[[ MATERIAL SUPPLIED open ]]

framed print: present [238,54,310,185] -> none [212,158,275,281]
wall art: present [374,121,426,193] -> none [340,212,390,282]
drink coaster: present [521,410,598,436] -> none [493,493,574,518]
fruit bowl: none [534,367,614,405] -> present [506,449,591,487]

[[ MATERIAL SUPPLIED closed ]]
[[ MATERIAL SUPPLIED open ]]

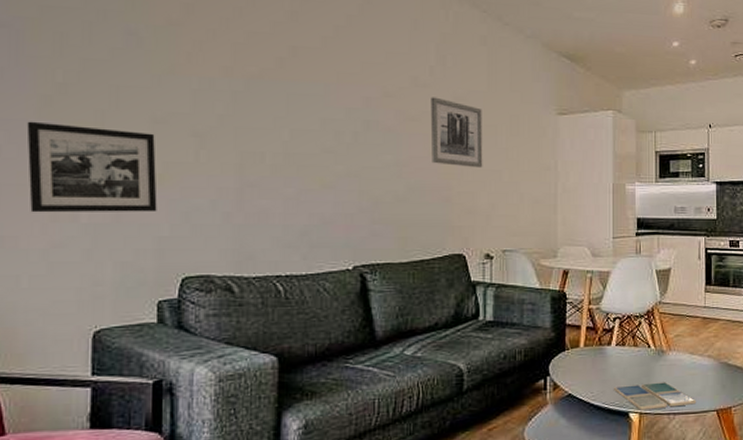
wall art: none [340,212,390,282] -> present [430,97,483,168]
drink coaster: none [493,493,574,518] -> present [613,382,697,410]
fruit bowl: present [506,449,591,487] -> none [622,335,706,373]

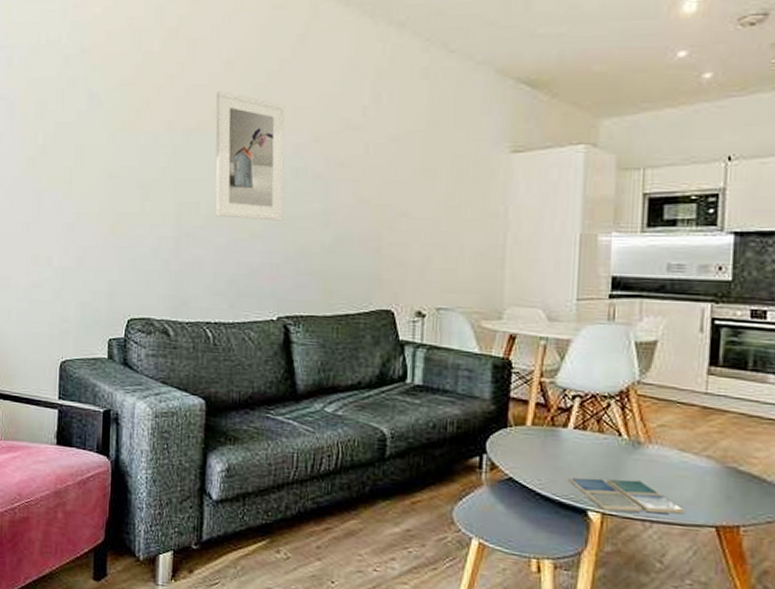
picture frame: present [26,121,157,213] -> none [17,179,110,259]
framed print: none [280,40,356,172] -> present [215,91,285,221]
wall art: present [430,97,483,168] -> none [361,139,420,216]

[[ MATERIAL SUPPLIED closed ]]

## ACTIVITY
Please copy the lines above from the line with "picture frame: present" up to and including the line with "wall art: present [430,97,483,168]", exactly as written and with nothing else.

## RESPONSE BOX
picture frame: present [26,121,157,213] -> none [17,179,110,259]
framed print: none [280,40,356,172] -> present [215,91,285,221]
wall art: present [430,97,483,168] -> none [361,139,420,216]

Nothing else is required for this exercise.